Capital Goods Price Index (CGPI)
What Is Capital Goods Price Index (CGPI)?
Capital Goods Price Index (CGPI) is an official statistical monitor of changes in fixed capital asset prices in New Zealand. The index tracks the change in costs for capital assets, which are utilized by companies and the New Zealand government to create different goods.
The Capital Goods Price Index (CGPI) is part of the country's overall Business Price Index and one of the primary indices for inflation measurement in the economy, which assists with directing monetary policy. The CGPI is delivered each quarter.
Understanding the Capital Goods Price Index (CGPI)
Prepared by Stats NZ, a New Zealand government bureau, CGPI shows changes in the cost of six types of physical capital assets:
- Residential structures, including houses and apartment edifices
- Nonresidential structures including production lines, office structures, warehouses, and shopping centers
- Transportation equipment including commercial road and rail vehicles
- Land improvement costs including land clearing, reclamation, water system, and seepage
- Plant machinery and equipment
- Different types of construction including infrastructure projects
CGPI is a constituent of New Zealand's broader Business Price Index alongside indices connected with producer prices, farm prices, salaries and wages, and consumer goods and services prices.
Capital Goods Price Index (CGPI) publication was discontinued in 2015 as a single headline number subsequent to being wrapped into the Business Price Index, which is a broader indicator of price changes in the economy. Be that as it may, CGPI is as yet broken down in a subsection of the Business Price Index.

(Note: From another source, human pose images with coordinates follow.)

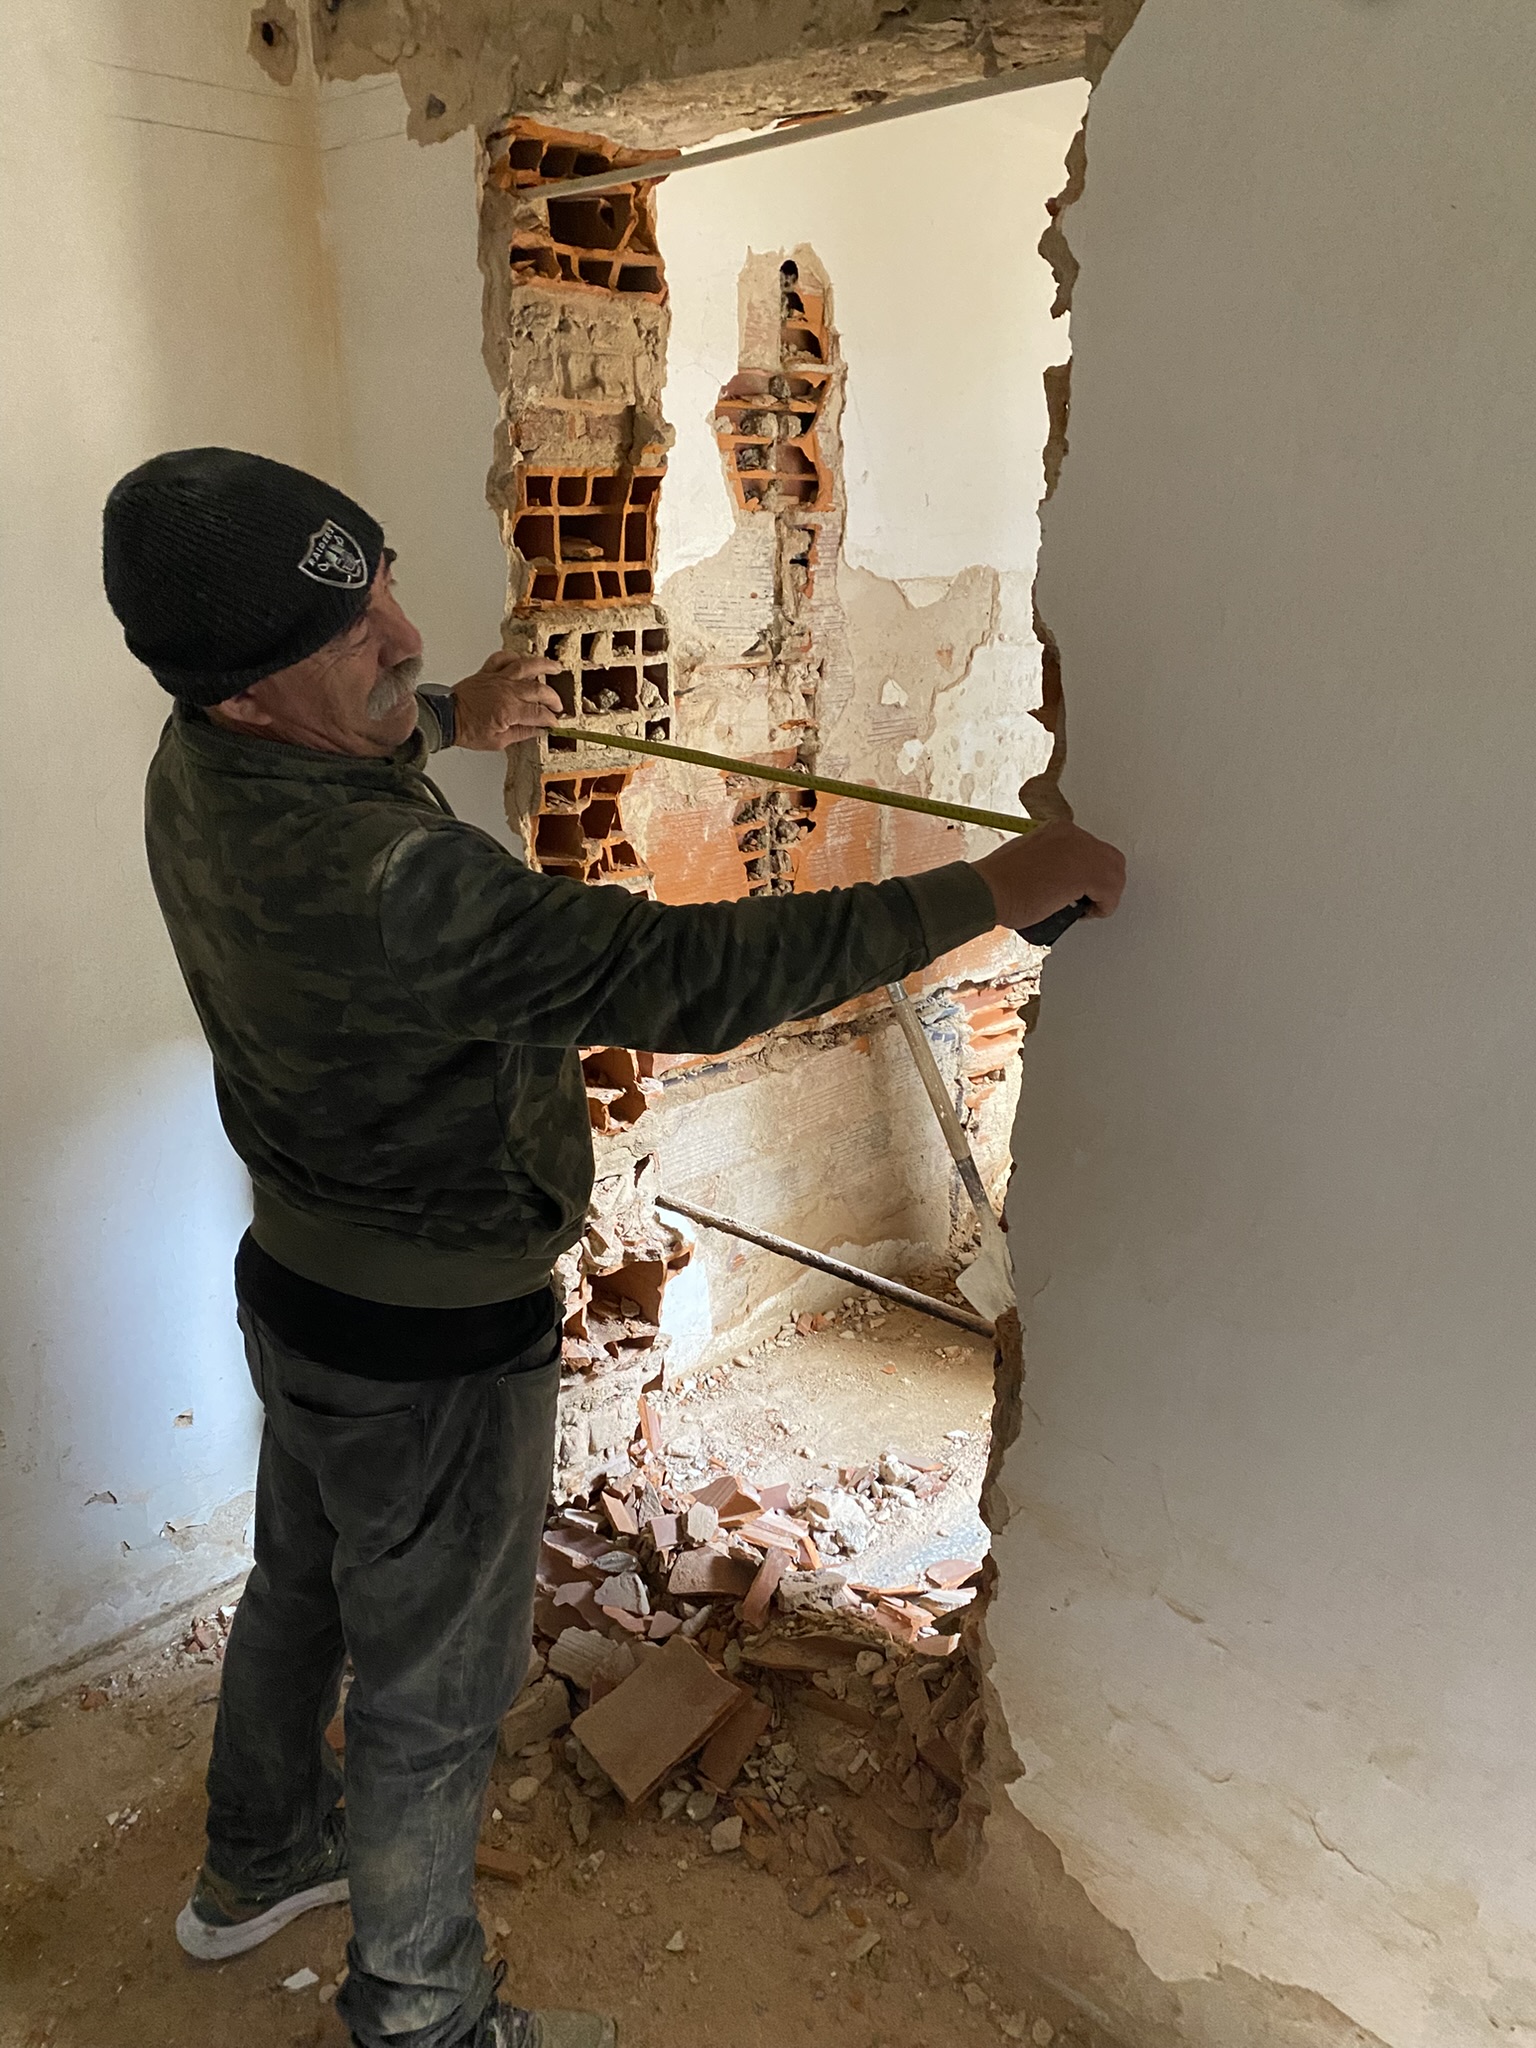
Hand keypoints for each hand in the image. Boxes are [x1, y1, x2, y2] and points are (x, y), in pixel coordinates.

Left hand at [450, 653, 562, 749]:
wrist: (445, 718)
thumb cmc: (466, 730)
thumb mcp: (498, 742)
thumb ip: (521, 734)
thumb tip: (538, 731)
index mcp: (509, 711)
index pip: (539, 713)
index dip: (550, 719)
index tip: (554, 723)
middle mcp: (506, 691)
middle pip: (538, 690)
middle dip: (553, 698)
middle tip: (558, 705)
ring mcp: (497, 678)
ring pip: (525, 666)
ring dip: (543, 666)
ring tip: (556, 667)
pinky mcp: (486, 672)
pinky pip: (502, 658)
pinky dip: (513, 656)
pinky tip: (522, 660)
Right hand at [972, 819, 1125, 932]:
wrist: (986, 889)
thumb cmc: (997, 883)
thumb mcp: (1029, 861)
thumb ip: (1052, 863)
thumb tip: (1066, 880)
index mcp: (1058, 830)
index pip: (1091, 851)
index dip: (1090, 875)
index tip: (1078, 891)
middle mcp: (1073, 835)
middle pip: (1110, 859)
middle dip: (1104, 883)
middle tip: (1087, 902)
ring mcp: (1080, 851)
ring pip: (1115, 874)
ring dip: (1105, 896)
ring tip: (1084, 909)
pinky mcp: (1084, 873)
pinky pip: (1111, 892)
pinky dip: (1104, 908)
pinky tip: (1085, 914)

The CGPI and Producer Prices
There is no direct comparing index in the U.S. with New Zealand's Capital Goods Price Index (CGPI). All things being equal, the Producer Price Index (PPI) catches two comparative parts for capital goods: materials and parts for construction and materials and parts for manufacturing.
CGPI publication was discontinued in 2015 as a single headline number in the wake of being wrapped into the Business Price Index. In any case, CGPI is as yet broken down in a subsection of the Business Price Index.
Producer price indexes measure price changers from the merchants' or alternately producers' point of view. At the end of the day, this index tracks change to the cost of production. On the other hand, a consumer price index (CPI) measures cost changes from the viewpoint of the consumer.
Features
- CGPI is a constituent of New Zealand's broader Business Price Index alongside indices connected with producer prices, farm prices, salaries and wages, and consumer goods and services prices.
- The CGPI gauges the overall price change in physical assets that the useful sector obtains or fabricates.
- The major asset bunches are structures, both residential and non-residential; civil construction; land enhancements; and plant, machinery, and equipment.
- There is no relating index in the U.S. with New Zealand's Capital Goods Price Index (CGPI), however the Producer Price Index (PPI) catches two comparative parts for capital goods: materials and parts for construction and materials and parts for manufacturing.
- The Capital Goods Price Index (CGPI) is a measure of producer price inflation for New Zealand's economy.